A week before this report was submitted, the House passed a bill that would make it easier for the Secretary of Veterans Affairs to fire or demote senior staff. Shinseki claimed that some of his senior staff gave him misleading reports, and so this bill was introduced to Congress to allow him to more easily clean house. Although the bill has bi-partisan support as well as support from many veterans’ groups, the Democratic majority is currently blocking the bill’s passage in the Senate.
And finally, on May 19, 2014, two days before the bill was passed by the House, Obama publicly said that he had not been aware of the waiting list scandal at VA facilities around the country until he learned about it on television. Memos have surfaced, however, that clearly note that the VA itself informed Obama shortly after the 2008 election that its facilities might be concealing the actual wait times veterans were enduring to receive care.  
Wait a minute… Did we just say that the VA itself informed Obama about the concealed waiting lists?! It seems that both the VA heads and the president knew about this issue long before now: more than 5 years ago. It’s a shame to know that a problem that has cost so many lives could have been addressed years ago.  
We’ll continue to keep you updated as this story progresses.


  • Its really sad that Shinseki resigned because of a problem that has been going on long before he took over. BUT he did the honorable thing, even though not his fault, he did the best he could with the system in place. Hopefully this brings about changes!

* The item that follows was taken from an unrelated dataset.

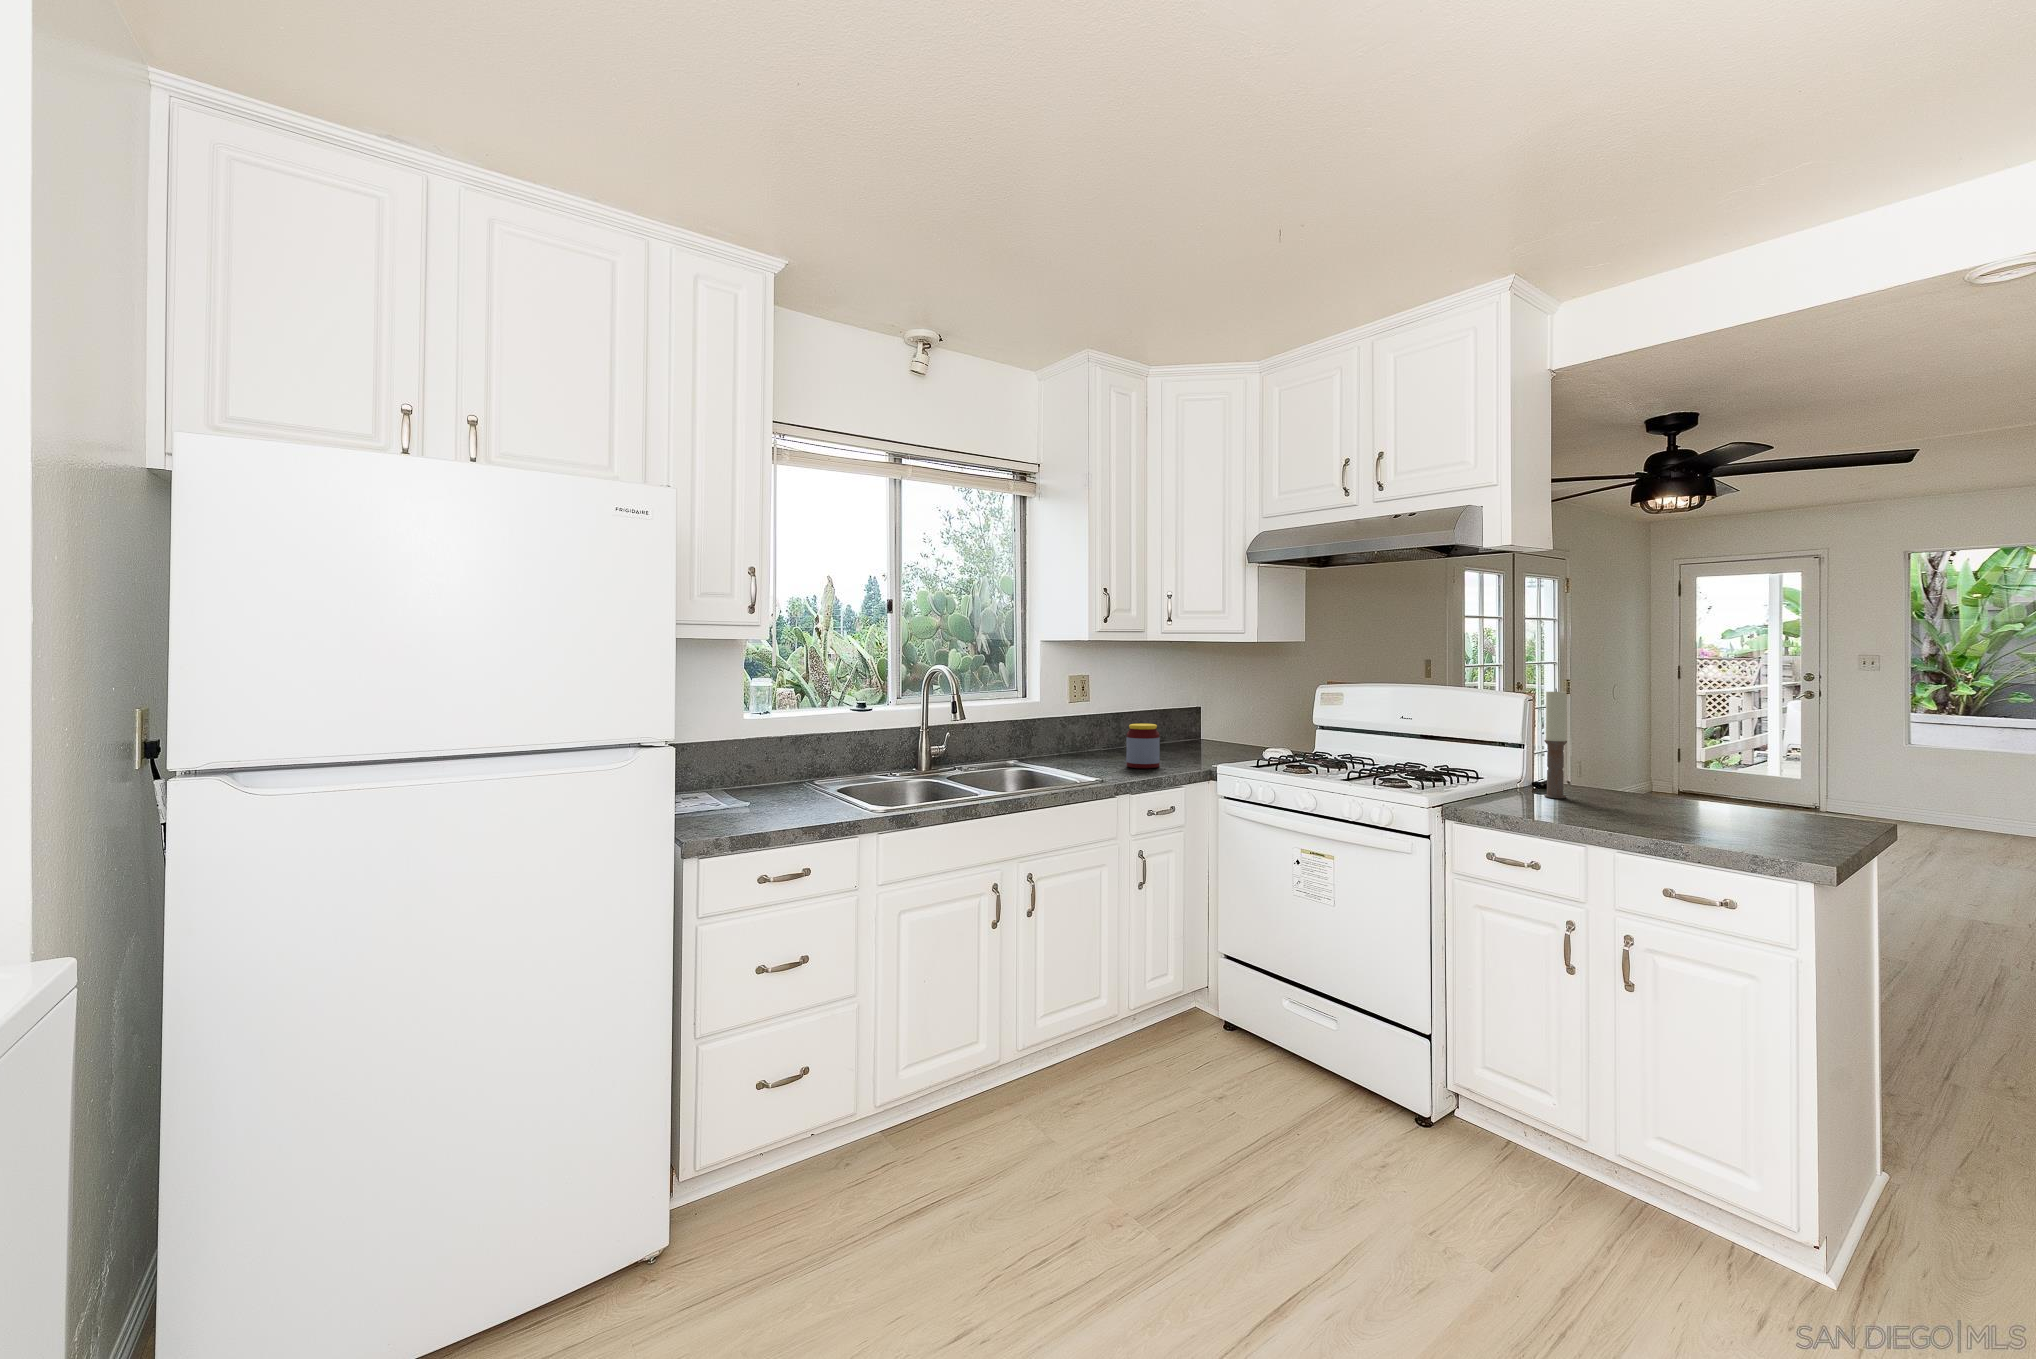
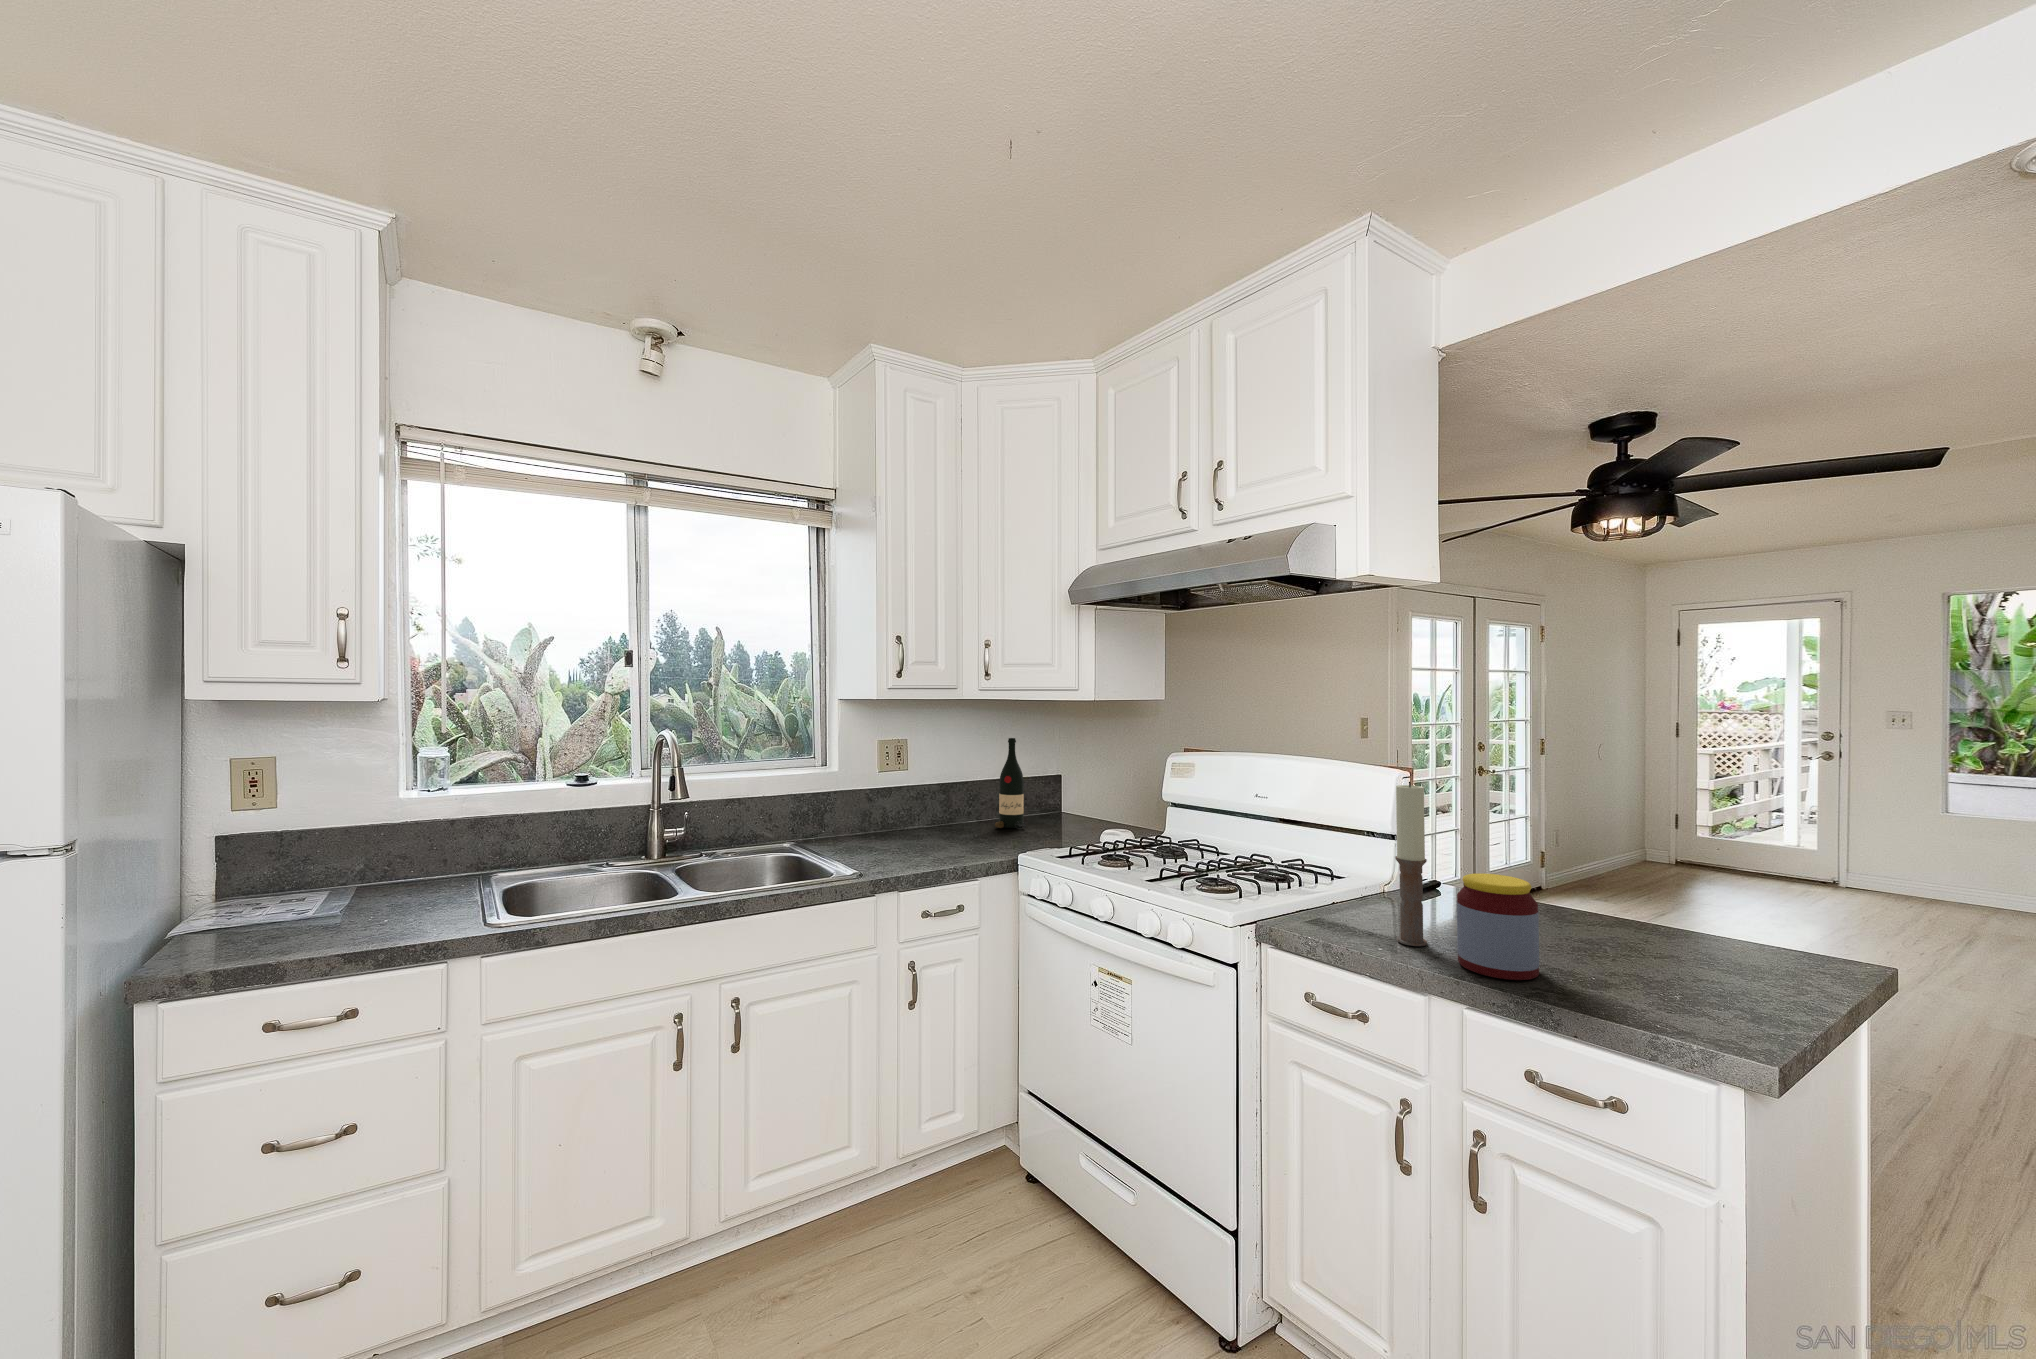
wine bottle: none [1166,675,1193,750] -> present [995,738,1026,828]
jar: present [1126,724,1160,768] -> present [1457,873,1539,980]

  • Thanks for your comment, Mitch. I agree. These problems have been clearly going on long before the current administration took their positions. I'm honestly not exactly sure what Shinseki should have done to try to fix these issues. For there to be enough facilities and personnel to handle the ever-increasing load of veterans that need health care, large changes need to be made at the Congressional level, not just at the VA. A change on this grand of a scale would probably not be possible without the social pressure that is now pushing the VA and Congress to finally address these issues. While messy, it may indeed prove to be a real blessing.